Your IT - Entertainment

The most important one they could have included wasn’t included – Windows OneCare, with firewall, anti-virus, system tune-up and backup support. I’m testing out the latest 1.5 version on the 90 day trial, and while it doesn’t look as slick as Symantec’s ‘Norton 360 beta’ for Vista and doesn’t have as many features, so far, it’s doing a good job of the basics it’s meant for.

But plenty more good stuff is included. We finally have a Windows operating system that has built-in search that works properly and is actually useful to use. We have proper photo management, a calendar, a DVD movie maker, better backup and defragmentation (although Diskeeper 2007 with Vista support will undoubtedly do a better job on the defragmentation front now that an update is available).

Built-in anti-spyware only does part of the security job, and isn’t rated online as being as good as some of the competition, but it’s also a standard feature and is supported by a better browser with tabbed browsing as standard and a small, but growing collection of plug-ins.

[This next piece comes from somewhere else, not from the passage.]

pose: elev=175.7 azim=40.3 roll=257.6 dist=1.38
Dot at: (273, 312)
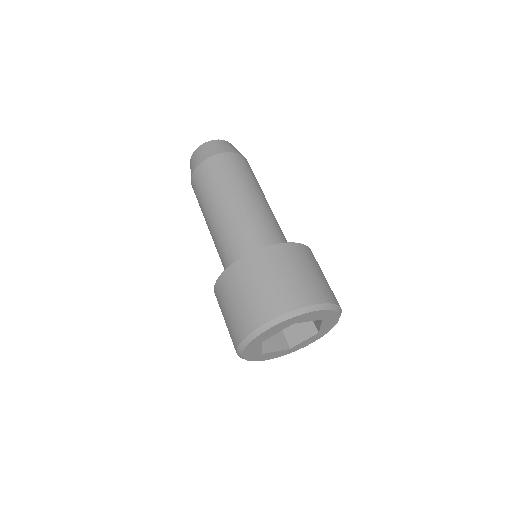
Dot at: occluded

There’s also better support for drivers (when the rest of them actually start arriving), inbuilt support for today’s very affordable graphics tablets giving any Vista PC with Vista Home Premium or up most tablet PC capabilities (except for writing directly on your desktop PC and screen which decidedly can’t be tucked under your arm) and inbuilt voice recognition that actually works really well and will surprise people into actually using it.

Even Windows Media Center is now standard for most Vista users, finally letting you turn your computer into a TV and video recorder if you want to, along with having access to a very snazzy interface for accessing online movies, organizing your photos and videos and accessing other online features and more with a DVD-like remote control.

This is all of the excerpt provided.